Question

When water, as in a pond or lake, is heated by warm air above it, it remains stable, does not move, and forms a warm layer of water on top of a cold layer. Consider a deep lake $\left(k=0.6 \mathrm{~W} / \mathrm{m} \cdot \mathrm{K}, c_{p}=4.179 \mathrm{~kJ} / \mathrm{kg} \cdot \mathrm{K}\right)$ that is initially at a uniform temperature of \(2^{\circ} \mathrm{C}\) and has its surface temperature suddenly increased to \(20^{\circ} \mathrm{C}\) by a spring weather front. The temperature of the water \(1 \mathrm{~m}\) below the surface \(400 \mathrm{~h}\) after this change is (a) \(2.1^{\circ} \mathrm{C}\) (b) \(4.2^{\circ} \mathrm{C}\) (c) \(6.3^{\circ} \mathrm{C}\) (d) \(8.4^{\circ} \mathrm{C}\) (e) \(10.2^{\circ} \mathrm{C}\)

Short answer

Answer: (b) 4.2°C

Step-by-step solution

Identify the relevant formula for heat conduction

For this problem, we will use the heat conduction formula, which is given by: \begin{equation} T(x,t) = T_i + (T_{\text{surface}} - T_{i}) \times \text{erf}\left(\frac{x}{2\sqrt{\alpha t}}\right) \end{equation} where \(T(x,t)\) is the temperature at the depth \(x\) and time \(t\), \(T_i\) is the initial temperature, \(T_{\text{surface}}\) is the surface temperature, and \(\text{erf}\) is the error function (a standard mathematical function). The parameter α is the thermal diffusivity, which is defined as \(\frac{k}{\rho c_p}\), where \(k\) is the thermal conductivity, \(\rho\) is the density of water (approximately 1000 kg/m³), and \(c_p\) is the specific heat capacity.

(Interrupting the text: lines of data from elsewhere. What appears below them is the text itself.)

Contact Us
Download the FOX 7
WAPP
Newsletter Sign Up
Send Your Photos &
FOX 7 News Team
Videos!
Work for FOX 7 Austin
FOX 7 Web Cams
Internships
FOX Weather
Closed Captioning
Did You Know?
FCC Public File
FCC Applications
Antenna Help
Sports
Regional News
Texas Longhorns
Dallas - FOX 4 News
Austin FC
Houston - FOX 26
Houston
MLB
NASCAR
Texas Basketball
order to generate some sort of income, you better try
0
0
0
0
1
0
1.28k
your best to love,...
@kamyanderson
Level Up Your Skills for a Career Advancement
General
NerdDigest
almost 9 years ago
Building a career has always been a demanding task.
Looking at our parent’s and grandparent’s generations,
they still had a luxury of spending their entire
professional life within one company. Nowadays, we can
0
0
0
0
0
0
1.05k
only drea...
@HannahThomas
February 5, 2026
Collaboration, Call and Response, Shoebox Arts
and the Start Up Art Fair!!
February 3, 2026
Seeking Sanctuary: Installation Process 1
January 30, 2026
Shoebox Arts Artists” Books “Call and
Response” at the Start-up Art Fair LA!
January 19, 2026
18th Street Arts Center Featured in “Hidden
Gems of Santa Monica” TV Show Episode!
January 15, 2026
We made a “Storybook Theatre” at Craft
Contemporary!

Calculate the thermal diffusivity α

Given the values of \(k\), \(\rho\), and \(c_p\), we can calculate the thermal diffusivity α: \begin{align*} \alpha &= \frac{k}{\rho c_p} \\ &= \frac{0.6 \text{ W/m} \cdot \text{K}}{(1000 \text{ kg/m}^3)(4.179 \times 10^3 \text{ J/kg} \cdot \text{K})} \\ &\approx 1.43 \times 10^{-7} \text{ m}^2 / \text{s} \end{align*}

Calculate x and t in the appropriate units

We need to find the temperature 1m below the surface (x) after 400 hours (t). Convert these values to the SI units: \begin{align*} x &= 1 \text{ m} \\ t &= 400 \text{ h} \times 3600 \text{ s/h} = 1.44 \times 10^6 \text{ s} \end{align*}

Calculate the temperature T(x,t)

Now, let's plug in the values into the heat conduction equation and calculate the temperature \(1 \text{ m}\) below the surface after \(400 \text{ h}\): \begin{align*} T(x,t) &= T_i + (T_{\text{surface}} - T_i) \times \text{erf}\left(\frac{x}{2\sqrt{\alpha t}}\right) \\ &= 2 + (20 - 2) \times \text{erf}\left(\frac{1}{2\sqrt{1.43 \times 10^{-7} \text{ m}^2 / \text{s} \times 1.44 \times 10^6 \text{ s}}}\right) \\ &\approx 2 + 18 \times \text{erf}(0.143) \\ &\approx 2 + 18 \times 0.156 \\ &\approx 4.8 \end{align*} Since \(4.8\) is closer to \(4.2\) than any of the other choices, the correct answer is (b) \(4.2^\circ \text{C}\).